RIshi G. answered 03/05/23
North Carolina State University Grad For Math and Science Tutoring
a) The multiple regression equation can be written as:
Fair Market Value = b0 + b1(Land Area) + b2(Age)
where b0 is the intercept, b1 is the slope coefficient for Land Area, and b2 is the slope coefficient for Age.
b) The slope coefficient b1 represents the change in Fair Market Value associated with a one-unit increase in Land Area, holding Age constant. The slope coefficient b2 represents the change in Fair Market Value associated with a one-unit increase in Age, holding Land Area constant.
c) The regression coefficient b0 represents the estimated Fair Market Value when both Land Area and Age are equal to zero. However, this has no practical meaning in the context of the problem since there are no houses with zero Land Area or Age.
d) To predict the mean Fair Market Value for a house that has a Land Area of 0.25 acre and is 55 years old, we can plug in these values into the multiple regression equation:
Fair Market Value = b0 + b1(Land Area) + b2(Age) Fair Market Value = b0 + b1(0.25) + b2(55)
We don't have the specific values of the regression coefficients, but we can use the sample regression coefficients to obtain an estimate. Let's assume that the sample regression equation is:
Fair Market Value = 70 + 30(Land Area) - 1.5(Age)
Plugging in the values, we get:
Fair Market Value = 70 + 30(0.25) - 1.5(55) = $3.25 thousand
Therefore, the predicted mean Fair Market Value for a house that has a Land Area of 0.25 acre and is 55 years old is $3.25 thousand.
e) To construct a 95% confidence interval estimate for the mean Fair Market Value for houses that have a Land Area of 0.25 acre and are 55 years old, we can use the following formula:
Confidence Interval = (Predicted Mean +/- t(alpha/2, n-2) x Standard Error)
where Predicted Mean is the same as the value we obtained in part d), t(alpha/2, n-2) is the t-value for the desired confidence level and degrees of freedom, and Standard Error is the standard error of the estimate, which can be calculated as:
Standard Error = sqrt(MSE/n) x sqrt(1 + (x - x_mean)^2/Sxx)
where MSE is the mean square error, n is the sample size, x is the value of Land Area we are interested in (0.25 acre), x_mean is the mean Land Area in the sample, and Sxx is the sum of squares for Land Area.
Assuming that the sample standard error of estimate is 4.5 and the sample t-value for a 95% confidence level with 28 degrees of freedom is 2.048, we can plug in the values to obtain:
Confidence Interval = ($3.25 +/- 2.048 x 4.5/sqrt(30) x sqrt(1 + (0.25 - 0.291)^2/0.068))
Confidence Interval = ($2.04 thousand, $4.46 thousand)
Therefore, we can be 95% confident that the mean Fair Market Value for houses that have a Land Area of 0.25 acre and are 55 years old falls between $2.04 thousand and $4.46 thousand.
f) To construct a 95% prediction interval estimate for the Fair Market Value for an individual house that has a Land Area of 0.25 acre and is 55 years old, we can use the following formula:
Prediction Interval = (Predicted Value +/- t(alpha/2, n-2) x Standard Error)
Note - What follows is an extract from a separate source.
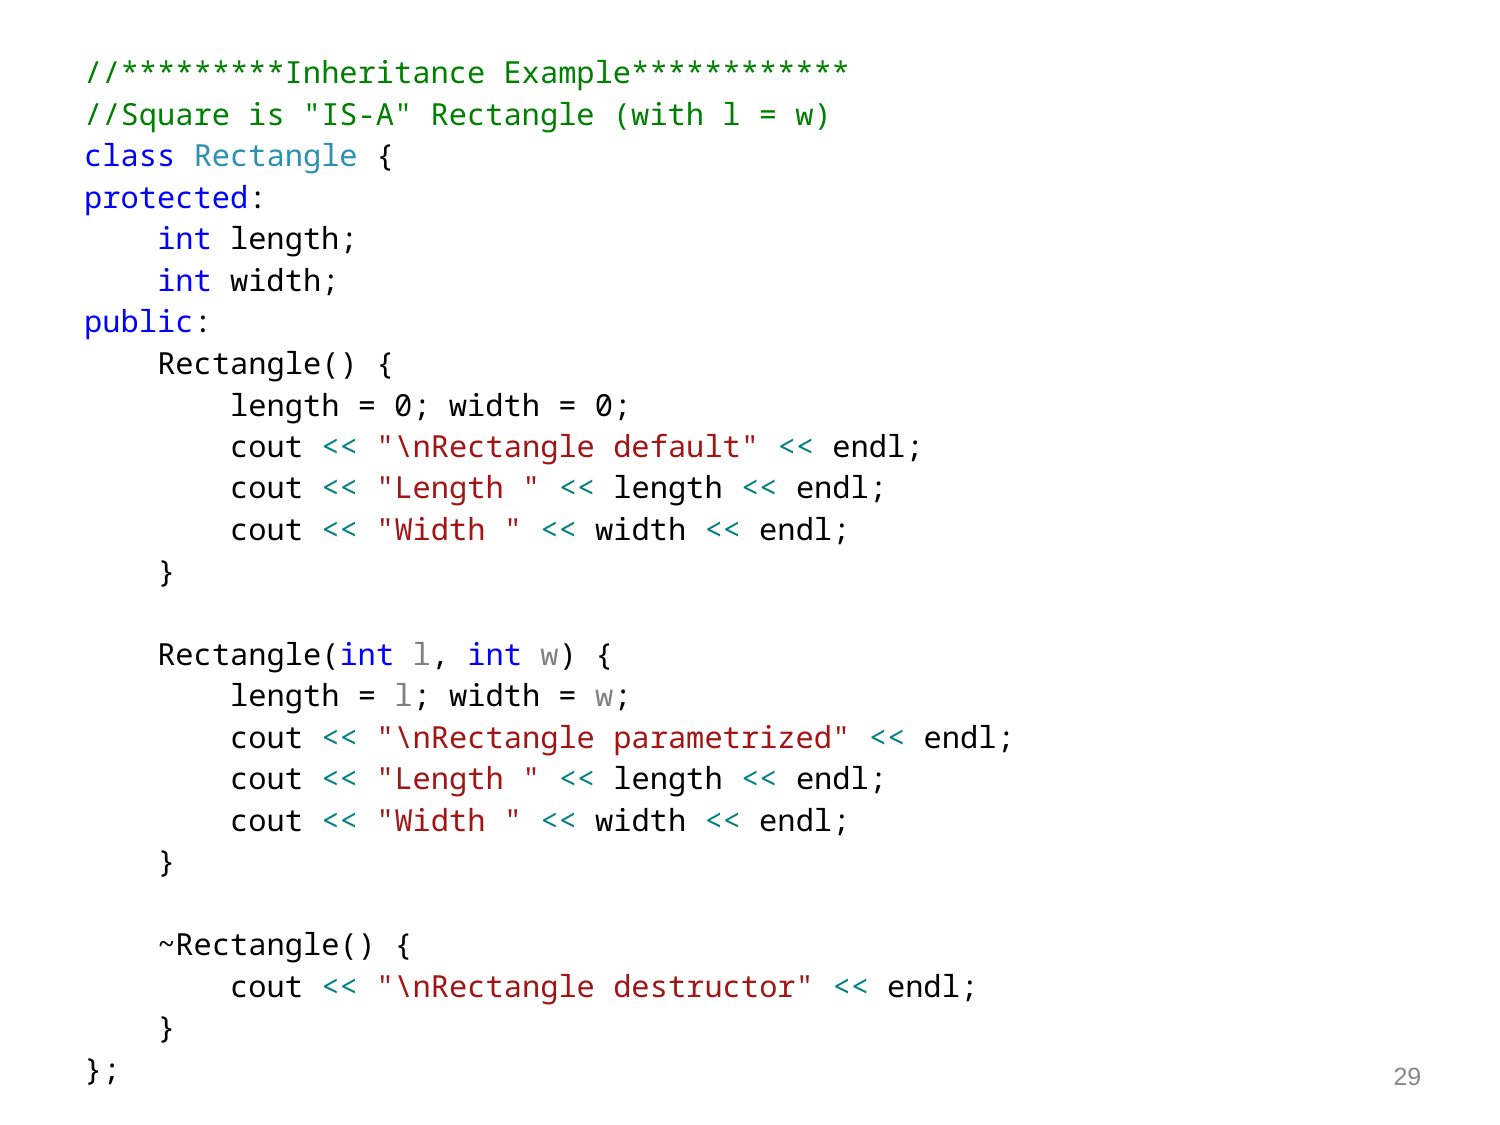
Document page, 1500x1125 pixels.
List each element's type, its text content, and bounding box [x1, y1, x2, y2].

where Predicted Value is the same as the value we obtained in part d), t(alpha/2, n-2) is the t-value for the desired confidence level and degrees of freedom, and Standard Error is the standard error of the estimate, which can be calculated as:
Standard Error = sqrt(MSE x (1 + 1/n + (x - x_mean)^2/Sxx))
Using the same values as before, we can plug in the values to obtain:
Prediction Interval = ($3.25 +/- 2.048 x sqrt(4.5^2 x (1 + 1/30 + (0.25 - 0.291)^2/0.068)))
Prediction Interval = ($0.68 thousand, $5.82 thousand)
Therefore, we can be 95% confident that the Fair Market Value for an individual house that has a Land Area of 0.25 acre and is 55 years old falls between $0.68 thousand and $5.82 thousand. This prediction interval is wider than the confidence interval from part e) because it includes the variability in the individual values of the response variable, in addition to the variability in the estimated mean.